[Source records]

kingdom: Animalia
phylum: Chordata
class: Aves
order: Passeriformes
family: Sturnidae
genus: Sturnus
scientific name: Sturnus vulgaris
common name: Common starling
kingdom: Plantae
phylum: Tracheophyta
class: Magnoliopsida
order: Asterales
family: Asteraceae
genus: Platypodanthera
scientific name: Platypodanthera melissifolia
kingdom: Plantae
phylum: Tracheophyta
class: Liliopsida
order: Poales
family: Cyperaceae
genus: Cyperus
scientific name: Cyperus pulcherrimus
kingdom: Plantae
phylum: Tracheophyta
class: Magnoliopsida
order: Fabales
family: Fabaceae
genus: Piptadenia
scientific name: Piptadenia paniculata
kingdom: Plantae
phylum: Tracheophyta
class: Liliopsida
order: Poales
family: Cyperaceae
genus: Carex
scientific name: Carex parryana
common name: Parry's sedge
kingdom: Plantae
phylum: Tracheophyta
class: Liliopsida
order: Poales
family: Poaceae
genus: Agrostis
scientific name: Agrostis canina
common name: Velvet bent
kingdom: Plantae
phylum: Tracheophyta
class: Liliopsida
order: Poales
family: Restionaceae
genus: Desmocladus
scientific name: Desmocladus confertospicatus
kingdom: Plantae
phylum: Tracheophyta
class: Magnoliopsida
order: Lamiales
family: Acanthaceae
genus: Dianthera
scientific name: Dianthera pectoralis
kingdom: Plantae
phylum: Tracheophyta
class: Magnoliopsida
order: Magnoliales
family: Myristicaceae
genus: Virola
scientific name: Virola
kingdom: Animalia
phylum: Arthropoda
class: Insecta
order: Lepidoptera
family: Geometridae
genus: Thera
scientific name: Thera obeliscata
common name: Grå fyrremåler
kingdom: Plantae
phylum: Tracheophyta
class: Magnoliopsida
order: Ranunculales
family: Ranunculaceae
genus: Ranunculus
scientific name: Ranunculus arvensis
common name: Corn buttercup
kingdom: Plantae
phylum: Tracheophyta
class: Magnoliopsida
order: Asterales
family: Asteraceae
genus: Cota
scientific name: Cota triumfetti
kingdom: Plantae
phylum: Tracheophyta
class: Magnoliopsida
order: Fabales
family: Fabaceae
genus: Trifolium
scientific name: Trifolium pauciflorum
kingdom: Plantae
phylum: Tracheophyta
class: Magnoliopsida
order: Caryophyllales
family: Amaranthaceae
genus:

## [The problem]
Return the lines above, copying each one exactly.

## [Task result]
kingdom: Animalia
phylum: Chordata
class: Aves
order: Passeriformes
family: Sturnidae
genus: Sturnus
scientific name: Sturnus vulgaris
common name: Common starling
kingdom: Plantae
phylum: Tracheophyta
class: Magnoliopsida
order: Asterales
family: Asteraceae
genus: Platypodanthera
scientific name: Platypodanthera melissifolia
kingdom: Plantae
phylum: Tracheophyta
class: Liliopsida
order: Poales
family: Cyperaceae
genus: Cyperus
scientific name: Cyperus pulcherrimus
kingdom: Plantae
phylum: Tracheophyta
class: Magnoliopsida
order: Fabales
family: Fabaceae
genus: Piptadenia
scientific name: Piptadenia paniculata
kingdom: Plantae
phylum: Tracheophyta
class: Liliopsida
order: Poales
family: Cyperaceae
genus: Carex
scientific name: Carex parryana
common name: Parry's sedge
kingdom: Plantae
phylum: Tracheophyta
class: Liliopsida
order: Poales
family: Poaceae
genus: Agrostis
scientific name: Agrostis canina
common name: Velvet bent
kingdom: Plantae
phylum: Tracheophyta
class: Liliopsida
order: Poales
family: Restionaceae
genus: Desmocladus
scientific name: Desmocladus confertospicatus
kingdom: Plantae
phylum: Tracheophyta
class: Magnoliopsida
order: Lamiales
family: Acanthaceae
genus: Dianthera
scientific name: Dianthera pectoralis
kingdom: Plantae
phylum: Tracheophyta
class: Magnoliopsida
order: Magnoliales
family: Myristicaceae
genus: Virola
scientific name: Virola
kingdom: Animalia
phylum: Arthropoda
class: Insecta
order: Lepidoptera
family: Geometridae
genus: Thera
scientific name: Thera obeliscata
common name: Grå fyrremåler
kingdom: Plantae
phylum: Tracheophyta
class: Magnoliopsida
order: Ranunculales
family: Ranunculaceae
genus: Ranunculus
scientific name: Ranunculus arvensis
common name: Corn buttercup
kingdom: Plantae
phylum: Tracheophyta
class: Magnoliopsida
order: Asterales
family: Asteraceae
genus: Cota
scientific name: Cota triumfetti
kingdom: Plantae
phylum: Tracheophyta
class: Magnoliopsida
order: Fabales
family: Fabaceae
genus: Trifolium
scientific name: Trifolium pauciflorum
kingdom: Plantae
phylum: Tracheophyta
class: Magnoliopsida
order: Caryophyllales
family: Amaranthaceae
genus:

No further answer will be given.